For this reason, I'm not convinced shingles are better. The way you do it is interesting, but a bit hard to annotate. I think the best solution might be pulling all the text from the html, and using this to calculate true negatives. I think that should provide more accuracy and better normalization when combined with the tokens.

And thanks, I'll take a look at the pull request shortly.

adbar commented 1 year ago

Thanks again for sharing! Yes, my annotation method needs time and cannot be extrapolated easily, besides there are other ways to evaluate. But as you demonstrate results of the shingles method can vary a lot.
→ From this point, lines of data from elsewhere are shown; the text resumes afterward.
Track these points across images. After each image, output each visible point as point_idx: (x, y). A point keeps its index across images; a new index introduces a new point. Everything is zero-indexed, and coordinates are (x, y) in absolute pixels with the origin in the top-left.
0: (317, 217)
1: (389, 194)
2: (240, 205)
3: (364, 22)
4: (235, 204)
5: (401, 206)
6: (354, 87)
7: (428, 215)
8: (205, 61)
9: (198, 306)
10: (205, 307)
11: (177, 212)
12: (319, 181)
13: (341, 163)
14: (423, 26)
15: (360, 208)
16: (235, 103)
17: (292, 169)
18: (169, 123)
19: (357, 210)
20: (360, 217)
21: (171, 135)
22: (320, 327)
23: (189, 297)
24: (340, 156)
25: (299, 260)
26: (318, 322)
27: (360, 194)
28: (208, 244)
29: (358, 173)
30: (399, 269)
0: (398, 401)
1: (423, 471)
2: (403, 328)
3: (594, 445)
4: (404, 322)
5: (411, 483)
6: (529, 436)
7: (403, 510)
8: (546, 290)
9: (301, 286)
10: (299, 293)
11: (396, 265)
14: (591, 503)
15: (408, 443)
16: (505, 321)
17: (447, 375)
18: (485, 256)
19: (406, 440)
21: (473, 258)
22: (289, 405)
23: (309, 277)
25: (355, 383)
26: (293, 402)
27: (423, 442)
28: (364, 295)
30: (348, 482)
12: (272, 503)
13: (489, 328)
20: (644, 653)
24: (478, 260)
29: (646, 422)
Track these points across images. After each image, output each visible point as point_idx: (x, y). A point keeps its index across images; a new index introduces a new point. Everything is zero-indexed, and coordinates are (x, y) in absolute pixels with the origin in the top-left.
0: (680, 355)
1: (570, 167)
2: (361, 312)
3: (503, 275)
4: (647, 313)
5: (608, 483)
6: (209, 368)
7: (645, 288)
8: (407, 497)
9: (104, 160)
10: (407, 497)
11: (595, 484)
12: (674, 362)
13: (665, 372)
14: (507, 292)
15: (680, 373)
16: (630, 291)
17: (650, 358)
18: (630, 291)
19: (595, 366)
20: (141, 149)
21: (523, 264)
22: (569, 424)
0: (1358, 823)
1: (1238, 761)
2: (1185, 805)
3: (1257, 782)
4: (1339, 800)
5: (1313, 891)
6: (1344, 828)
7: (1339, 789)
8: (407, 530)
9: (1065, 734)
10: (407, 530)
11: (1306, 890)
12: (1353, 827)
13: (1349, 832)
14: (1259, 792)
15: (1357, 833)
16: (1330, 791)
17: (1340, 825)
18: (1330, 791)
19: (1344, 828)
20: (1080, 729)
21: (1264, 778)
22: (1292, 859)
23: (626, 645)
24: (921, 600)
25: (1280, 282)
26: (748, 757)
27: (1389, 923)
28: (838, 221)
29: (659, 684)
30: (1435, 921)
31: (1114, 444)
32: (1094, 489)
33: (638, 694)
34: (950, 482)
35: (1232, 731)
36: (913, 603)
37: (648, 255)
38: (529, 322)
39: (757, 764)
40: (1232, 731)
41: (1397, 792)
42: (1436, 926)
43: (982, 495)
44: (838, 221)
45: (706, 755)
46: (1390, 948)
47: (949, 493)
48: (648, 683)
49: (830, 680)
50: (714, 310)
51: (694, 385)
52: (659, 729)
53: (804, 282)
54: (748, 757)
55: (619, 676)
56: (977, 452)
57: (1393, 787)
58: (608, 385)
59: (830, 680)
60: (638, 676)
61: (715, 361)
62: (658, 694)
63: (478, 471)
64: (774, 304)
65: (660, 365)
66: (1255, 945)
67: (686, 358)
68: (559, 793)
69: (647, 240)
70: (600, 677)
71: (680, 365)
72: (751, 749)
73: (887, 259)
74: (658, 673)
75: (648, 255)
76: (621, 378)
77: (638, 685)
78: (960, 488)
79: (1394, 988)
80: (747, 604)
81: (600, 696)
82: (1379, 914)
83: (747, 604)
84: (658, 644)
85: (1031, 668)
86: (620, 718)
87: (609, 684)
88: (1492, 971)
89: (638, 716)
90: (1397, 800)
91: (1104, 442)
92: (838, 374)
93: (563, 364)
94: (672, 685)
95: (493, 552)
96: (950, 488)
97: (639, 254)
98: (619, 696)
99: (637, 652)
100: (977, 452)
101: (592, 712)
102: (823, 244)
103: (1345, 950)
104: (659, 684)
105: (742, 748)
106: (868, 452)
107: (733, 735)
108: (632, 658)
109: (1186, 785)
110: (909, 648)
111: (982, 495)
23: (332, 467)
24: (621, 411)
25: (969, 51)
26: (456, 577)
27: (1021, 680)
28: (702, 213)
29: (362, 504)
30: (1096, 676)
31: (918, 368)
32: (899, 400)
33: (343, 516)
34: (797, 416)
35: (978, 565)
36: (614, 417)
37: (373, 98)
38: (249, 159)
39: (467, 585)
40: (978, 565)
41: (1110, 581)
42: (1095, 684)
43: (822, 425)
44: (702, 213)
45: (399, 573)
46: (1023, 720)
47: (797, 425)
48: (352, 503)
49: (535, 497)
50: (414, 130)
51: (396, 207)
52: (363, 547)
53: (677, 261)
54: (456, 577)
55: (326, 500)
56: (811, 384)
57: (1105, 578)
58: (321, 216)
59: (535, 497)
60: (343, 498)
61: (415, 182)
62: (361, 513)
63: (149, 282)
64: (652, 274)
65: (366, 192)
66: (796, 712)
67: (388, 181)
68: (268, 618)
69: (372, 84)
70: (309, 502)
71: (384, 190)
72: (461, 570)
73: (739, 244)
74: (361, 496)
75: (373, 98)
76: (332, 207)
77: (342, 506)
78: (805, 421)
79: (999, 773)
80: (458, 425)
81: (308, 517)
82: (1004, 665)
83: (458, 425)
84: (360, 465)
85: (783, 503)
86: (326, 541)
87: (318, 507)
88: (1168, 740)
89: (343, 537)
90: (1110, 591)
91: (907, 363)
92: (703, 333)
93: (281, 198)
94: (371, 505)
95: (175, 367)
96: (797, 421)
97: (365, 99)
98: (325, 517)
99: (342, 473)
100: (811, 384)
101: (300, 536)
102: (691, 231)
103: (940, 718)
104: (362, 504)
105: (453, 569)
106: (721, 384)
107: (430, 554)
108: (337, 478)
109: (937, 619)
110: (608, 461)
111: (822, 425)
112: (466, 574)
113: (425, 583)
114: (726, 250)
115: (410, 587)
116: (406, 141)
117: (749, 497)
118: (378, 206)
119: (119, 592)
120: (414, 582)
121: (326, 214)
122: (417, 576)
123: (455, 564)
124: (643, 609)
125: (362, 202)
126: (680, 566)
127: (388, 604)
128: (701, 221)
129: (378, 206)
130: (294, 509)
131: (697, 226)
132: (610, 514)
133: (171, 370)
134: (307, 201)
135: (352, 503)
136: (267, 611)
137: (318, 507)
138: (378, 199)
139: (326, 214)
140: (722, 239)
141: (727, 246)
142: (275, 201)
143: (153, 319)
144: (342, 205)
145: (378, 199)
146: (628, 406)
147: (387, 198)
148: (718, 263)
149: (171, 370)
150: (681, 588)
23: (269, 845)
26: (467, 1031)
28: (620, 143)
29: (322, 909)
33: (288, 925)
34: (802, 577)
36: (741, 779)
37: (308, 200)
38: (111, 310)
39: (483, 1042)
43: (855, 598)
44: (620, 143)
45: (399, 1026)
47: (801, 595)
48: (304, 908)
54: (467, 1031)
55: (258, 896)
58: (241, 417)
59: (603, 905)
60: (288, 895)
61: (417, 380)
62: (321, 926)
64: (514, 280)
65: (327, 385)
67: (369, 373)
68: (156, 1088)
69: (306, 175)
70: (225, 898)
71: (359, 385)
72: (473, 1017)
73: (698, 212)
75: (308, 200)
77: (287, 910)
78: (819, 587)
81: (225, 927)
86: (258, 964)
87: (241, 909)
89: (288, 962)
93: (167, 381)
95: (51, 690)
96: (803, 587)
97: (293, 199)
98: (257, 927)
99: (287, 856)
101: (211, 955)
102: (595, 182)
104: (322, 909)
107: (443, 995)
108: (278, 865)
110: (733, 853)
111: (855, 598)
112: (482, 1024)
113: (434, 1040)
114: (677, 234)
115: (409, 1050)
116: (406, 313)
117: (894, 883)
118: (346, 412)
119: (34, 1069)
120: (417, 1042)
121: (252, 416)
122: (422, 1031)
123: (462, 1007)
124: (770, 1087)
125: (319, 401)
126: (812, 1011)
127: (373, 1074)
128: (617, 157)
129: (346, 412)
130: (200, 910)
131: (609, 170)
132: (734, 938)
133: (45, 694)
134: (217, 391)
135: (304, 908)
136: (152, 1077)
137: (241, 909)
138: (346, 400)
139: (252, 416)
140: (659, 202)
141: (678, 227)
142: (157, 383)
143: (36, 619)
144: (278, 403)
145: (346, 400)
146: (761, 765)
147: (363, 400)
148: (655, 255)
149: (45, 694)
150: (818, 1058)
getorca commented 1 year ago

No problem, I switched from a ratio of averages to a average of ratios, which appear to giver better metrics, and should mean outliers have less influences on the metrics. Thanks, for pointing out the issue there.

getorca commented 1 year ago

@adbar Good news, it seems like this was related to the overhead from the way dask serialises the python objects. https://github.com/chatnoir-eu/chatnoir-resiliparse/issues/23

I've switched to python multiprocessing pool, and trafilutura is a little over 2x as fast in parallel compared to in sequence. And stays massively faster than goose3.

I'll push an update to my benchmark tool this aft.

adbar commented 1 year ago

@getorca Very nice, does that mean we can close this issue now?

getorca commented 1 year ago

Yes, absolutely, go ahead